81.967 ml of Formic acid contains        =     95 grams of HCOOH
1 ml of Formic acid will contain           =     95/81.967 grams of HCOOH

1000 ml of Formic acid will contain    =     1000 x 95/81.967 =     1159.003 grams of HCOOH

1000 ml of formic acid will contain 1159.003 grams of HCOOH.

## Step 3: Calculate the number of moles of HCOOH present in 1159.003 grams of HCOOH.

46.03 grams of HCOOH is equal to 1 mole.
1 gram of HCOOH will be equal to 1/46.03 moles.

444.01776 grams will be equal to = 1159.003 x 1/46.03 = 25.179 moles

Therefore, we can say that 1 litre of formic acid contains 25.179 moles of HCOOH or in other words molarity of 95% (w/w) Formic acid is equal to 25.179 M.

# Overview:

• Hydrochloric acid is a clear colourless aqueous solution of hydrogen chloride (HCl) that can be supplied as a 37% (w/w) hydrogen chloride solution (see suppliers).
• 37% (w/w) hydrochloric acid means that 100 grams of hydrochloric acid contains 37 grams of hydrogen chloride.
• The density of 37% (w/w) hydrochloric acid is 1.2 g/ml at 25°C that means that weight of the 1 ml of hydrochloric acid is 1.2 gram at 25°C.
• Molarity refers to number of moles of the solute present in 1 litre of solution.
• In simple words, 1 mole is equal to atomic weight of the substance. For example, 1 mole of hydrogen chloride is equal to 36.46 grams of hydrogen chloride (molecular weight = 36.46).

# Calculation procedure:

Known values:
Density of Hydrochloric acid :                                1.2 g/ml
Molecular weight of Hydrogen chloride:             36.46 g/mole

Concentration of Hydrochloric acid:                     37% (% by mass, wt/wt)

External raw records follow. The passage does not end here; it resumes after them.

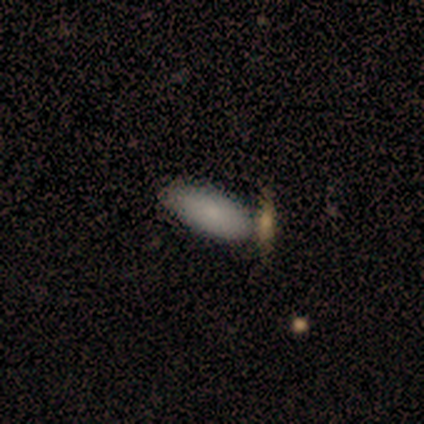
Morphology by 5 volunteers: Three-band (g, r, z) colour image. It shows a smooth galaxy with no disk features (100%) that is in between round and cigar-shaped (80%). Merging: none (80%).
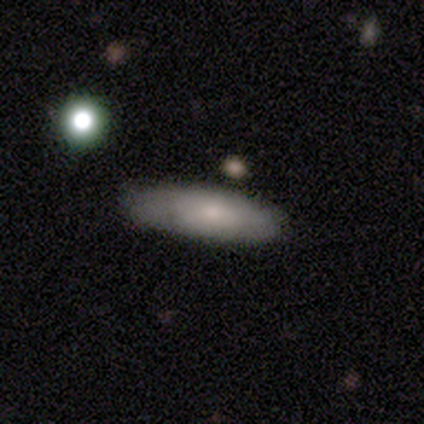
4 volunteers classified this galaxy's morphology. Overall: smooth (75%). How rounded: cigar-shaped (67%; in between 33%). Merging: none (75%).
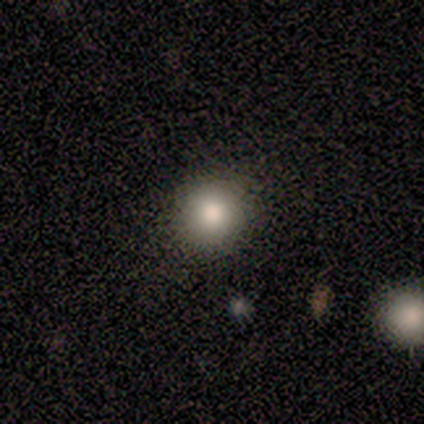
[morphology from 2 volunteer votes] Volunteers were most divided on "smooth or featured" (2-way tie): smooth: 50%, star or artifact: 50%, featured or disk: 0%. More confident: how rounded — round (100%); merging — none (100%).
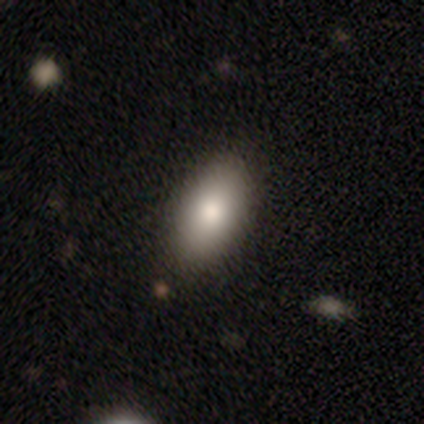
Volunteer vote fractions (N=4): This is possibly a smooth galaxy (50%, tied with featured or disk). How rounded: clearly in between (100%). Merging: clearly none (100%).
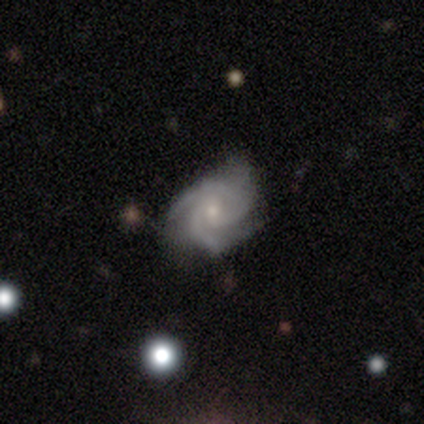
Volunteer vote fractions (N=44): This is clearly a featured or disk galaxy (89%). It is clearly not viewed edge-on (97%). Bar: likely no (61%). Spiral arm pattern: clearly yes (100%). Spiral arm count: possibly 3 (50%). Spiral winding: likely tight (68%). Central bulge: likely small (71%). Merging: likely none (64%).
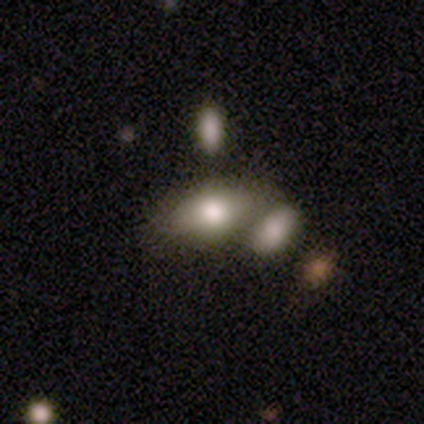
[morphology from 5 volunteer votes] A smooth galaxy with no disk features (80%) that is in between round and cigar-shaped (75%).

Vote fractions:
- Smooth or featured? smooth: 80% / star or artifact: 20% / featured or disk: 0%
- How rounded? in between: 75% / cigar-shaped: 25% / round: 0%
- Merging? minor disturbance: 50% / none: 25% / merger: 25% / major disturbance: 0%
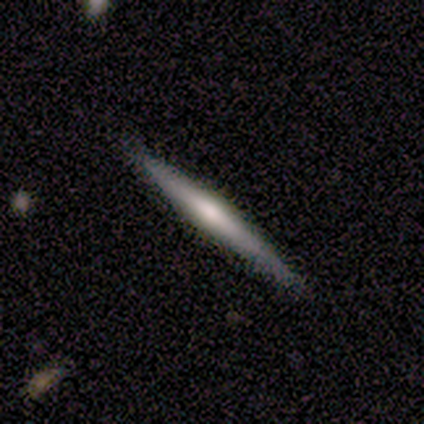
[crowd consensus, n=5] Smooth or featured?
  - featured or disk: 100% *
  - smooth: 0%
  - star or artifact: 0%
Edge-on disk?
  - yes: 100% *
  - no: 0%
Edge-on bulge?
  - rounded: 60% *
  - boxy: 20%
  - none: 20%
Merging?
  - none: 80% *
  - minor disturbance: 20%
  - major disturbance: 0%
  - merger: 0%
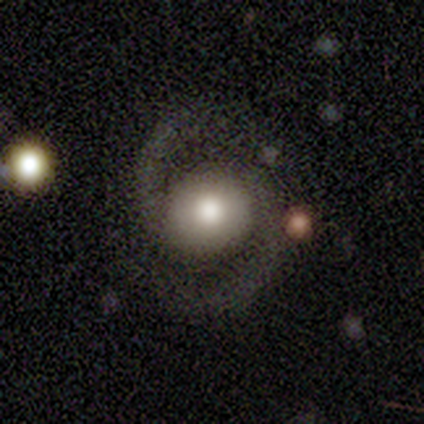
Smooth or featured? featured or disk (100%)
Edge-on disk? no (100%)
Bar? no (80%)
Spiral arms? yes (100%)
Spiral winding? medium (80%)
Spiral arm count? 2 (100%)
Bulge size? moderate (60%)
Merging? none (80%)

## Step 1: Calculate the volume of 100 grams of Hydrochloric acid.

Formula:
Density =  weight / volume    or

Volume =  weight / density

Volume of 100 gram of Hydrochloric acid   =   100/1.2   =   83.33 ml

Note: 37% (w/w) Hydrochloric acid means that 100 grams of Hydrochloric acid contains 37 grams of Hydrogen chloride.

The volume of 100 grams of Hydrochloric acid is 83.33 ml. That means 37 grams of Hydrogen chloride is present in 83.33 ml of Hydrochloric acid.

## Step 2: Calculate how many grams of Hydrogen chloride is present in 1000 ml of Hydrochloric acid.

83.33 ml of Hydrochloric acid contains       =  37 grams of Hydrogen chloride.
1 ml of Hydrochloric acid will contain          =  37/83.33 grams of Hydrogen chloride.

1000 ml of Hydrochloric acid will contain    =  1000 x 37/83.33   =    444.01776 grams of acetic acid

1000 ml of Hydrochloric acid will contain 444.01776 grams of Hydrogen chloride.

## Step 3: Calculate the number of moles of Hydrogen chloride present in 444.01776 grams of Hydrogen chloride.

36.46 grams of Hydrogen chloride            =     1 mole
1 gram of Hydrogen chloride                     =     1/36.46 moles

444.01776 grams of Hydrogen chloride   =     444.01776 x 1/36.46    =   12.178 moles

Therefore, we can say that 1 liter of Hydrochloric acid contains 12.178 moles or in other words molarity of 37% (w/w) Hydrochloric acid is equal to 12.178.